Blair is a professional Oboist and journalist. Having spent decades in NYC playing with the New York Philharmonic and other orchestras around town, including long stints in the pit of several Broadway musicals, Blair provides an entertaining view of her life as a classical musician. From sexual escapades, to rampant drug and alcohol use, near-poverty existence, and intense competition among musicians, Tindall doesn’t leave one stone unturned when it comes to describing her anything-but-glorious (albeit, at times, raucous and fun) life as an oboist. Musicians may look stunning on stage in their sophisticated black formal wear, but underneath Blair contends, they suffer from low wages; meager, if any, health and retirement benefits; repetitive use injuries resulting from endless hours of playing; and little camaraderie. In fact, when it comes to job satisfaction, Tindall reports that they rank among the worst, even lower than federal prison guards. At 40, faced with no future in the music world, and having no formal education to speak of, Tindall boldly returned to school to re-engineer her career.

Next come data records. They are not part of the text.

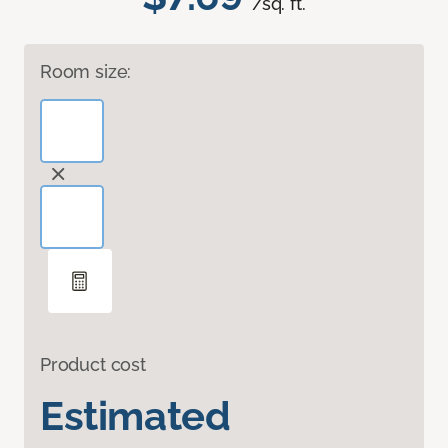
/sq. ft.
Room size:
Product cost
Estimated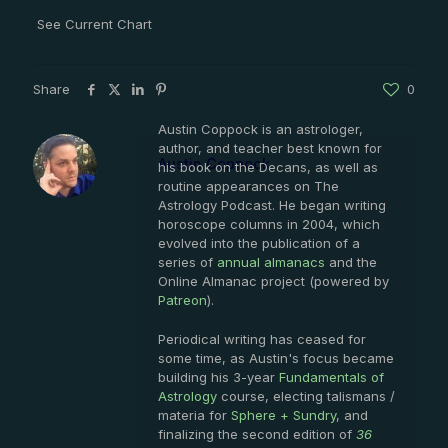
See Current Chart
Share
0
Austin Coppock is an astrologer,
author, and teacher best known for
Austin Coppock
his book on the Decans, as well as
routine appearances on The
Astrology Podcast. He began writing
horoscope columns in 2004, which
evolved into the publication of a
series of
annual almanacs
and the
Online Almanac project (powered by
Patreon
).
Periodical writing has ceased for
some time, as Austin's focus became
building his 3-year
Fundamentals of
Astrology
course, electing talismans /
materia for
Sphere + Sundry
, and
finalizing the second edition of
36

The memoir aspect of the book is shocking. But no where near as shocking as her revelations into the business side of classical music. This is where Tindall relies on her journalism expertise to reveal the ugly underbelly of the business. From the philanthropy that fed the system during the 1960s, to the impact of unions and the reliance on public monies to maintain their existence in the 80s and 90s — it is not a pretty picture for the world of classical music. More recently, with the advent of CDs, the proliferation of classical music has flooded the market causing supply to far outpace demand. This combined with the impact of synthesizers on reducing the number of musicians required for studio gigs, continues to diminish opportunities in the world of classical music. Tindall warns all young musicians to think long and hard before embarking on a career in this field. Too many musicians are already chasing too few gigs, in an environment that is notorious for its dissatisfied constituents.
It is definitely an interesting look at the world of classical music from both a personal and business perspective. But beware: the unending references to Tindall’s sexual prowess used to accomplish her musical aspirations does get a bit tiring. And it is important to remember that this is only one person’s experience. Not every classical musician relies on drugs or sex to achieve special favors in the form of gigs or position within an orchestra. But that wouldn’t be exciting enough to generate a book, or a wildly successful series under the same title, on Amazon (which I also recommend).